- [BRIEF]: Could you write out the records below exactly as they appear, leaving out any pictures?

- [THE DATA]:
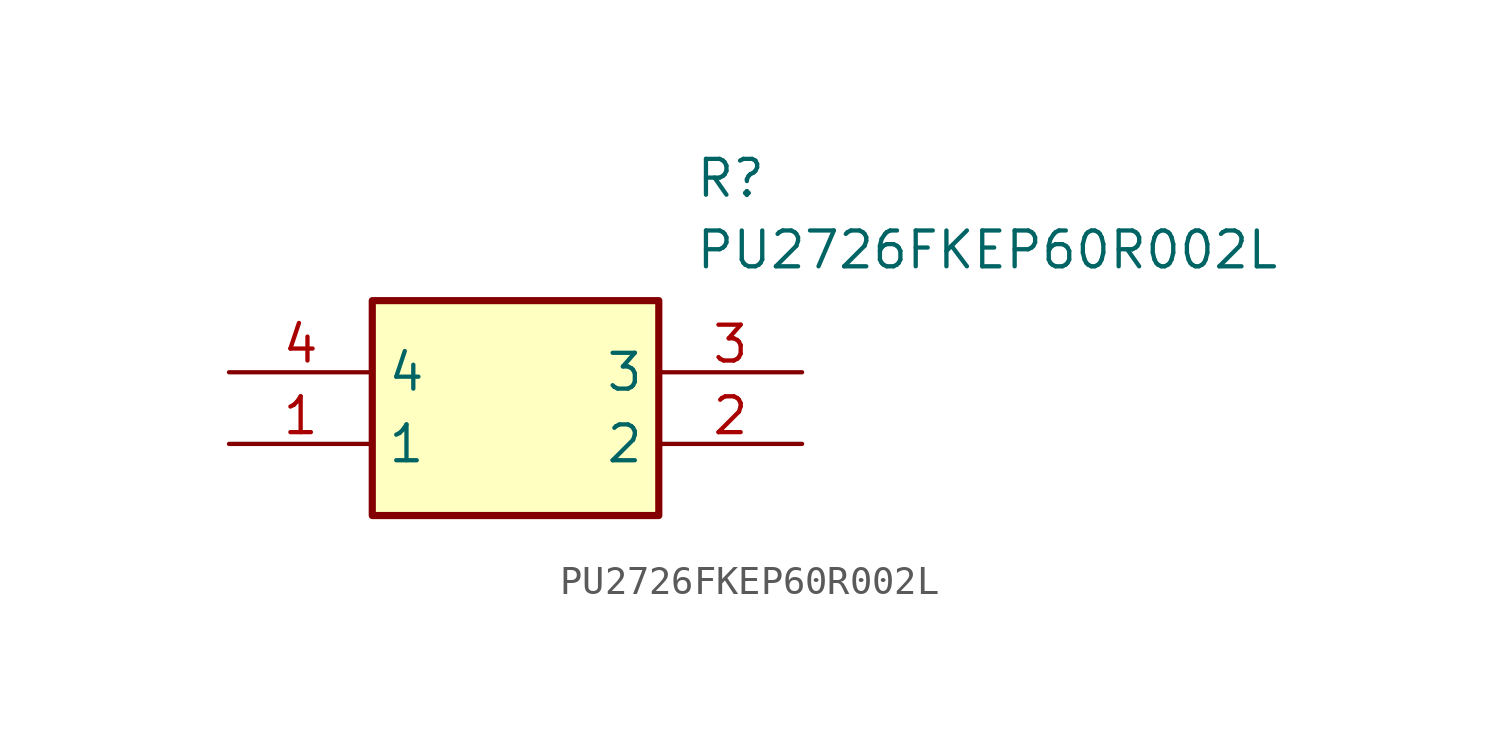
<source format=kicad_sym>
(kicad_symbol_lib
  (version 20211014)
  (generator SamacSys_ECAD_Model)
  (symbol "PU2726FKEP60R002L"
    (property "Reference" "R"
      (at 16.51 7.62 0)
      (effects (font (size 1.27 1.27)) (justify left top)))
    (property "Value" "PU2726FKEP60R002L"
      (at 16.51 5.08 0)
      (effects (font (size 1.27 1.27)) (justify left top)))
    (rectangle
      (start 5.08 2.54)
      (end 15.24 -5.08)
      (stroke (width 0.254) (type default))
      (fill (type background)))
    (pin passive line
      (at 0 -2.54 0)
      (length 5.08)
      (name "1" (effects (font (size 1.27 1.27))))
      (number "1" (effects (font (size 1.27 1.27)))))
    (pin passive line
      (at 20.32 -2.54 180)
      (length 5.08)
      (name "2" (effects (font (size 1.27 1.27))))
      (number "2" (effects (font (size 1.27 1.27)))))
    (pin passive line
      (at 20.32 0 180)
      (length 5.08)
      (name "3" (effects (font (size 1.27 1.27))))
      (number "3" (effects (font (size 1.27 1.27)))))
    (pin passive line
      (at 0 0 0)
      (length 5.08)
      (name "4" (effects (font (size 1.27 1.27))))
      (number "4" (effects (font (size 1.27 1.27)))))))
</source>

- [TASK ANSWER]:
<source format=kicad_sym>
(kicad_symbol_lib
  (version 20211014)
  (generator SamacSys_ECAD_Model)
  (symbol "PU2726FKEP60R002L"
    (property "Reference" "R"
      (at 16.51 7.62 0)
      (effects (font (size 1.27 1.27)) (justify left top)))
    (property "Value" "PU2726FKEP60R002L"
      (at 16.51 5.08 0)
      (effects (font (size 1.27 1.27)) (justify left top)))
    (rectangle
      (start 5.08 2.54)
      (end 15.24 -5.08)
      (stroke (width 0.254) (type default))
      (fill (type background)))
    (pin passive line
      (at 0 -2.54 0)
      (length 5.08)
      (name "1" (effects (font (size 1.27 1.27))))
      (number "1" (effects (font (size 1.27 1.27)))))
    (pin passive line
      (at 20.32 -2.54 180)
      (length 5.08)
      (name "2" (effects (font (size 1.27 1.27))))
      (number "2" (effects (font (size 1.27 1.27)))))
    (pin passive line
      (at 20.32 0 180)
      (length 5.08)
      (name "3" (effects (font (size 1.27 1.27))))
      (number "3" (effects (font (size 1.27 1.27)))))
    (pin passive line
      (at 0 0 0)
      (length 5.08)
      (name "4" (effects (font (size 1.27 1.27))))
      (number "4" (effects (font (size 1.27 1.27)))))))
</source>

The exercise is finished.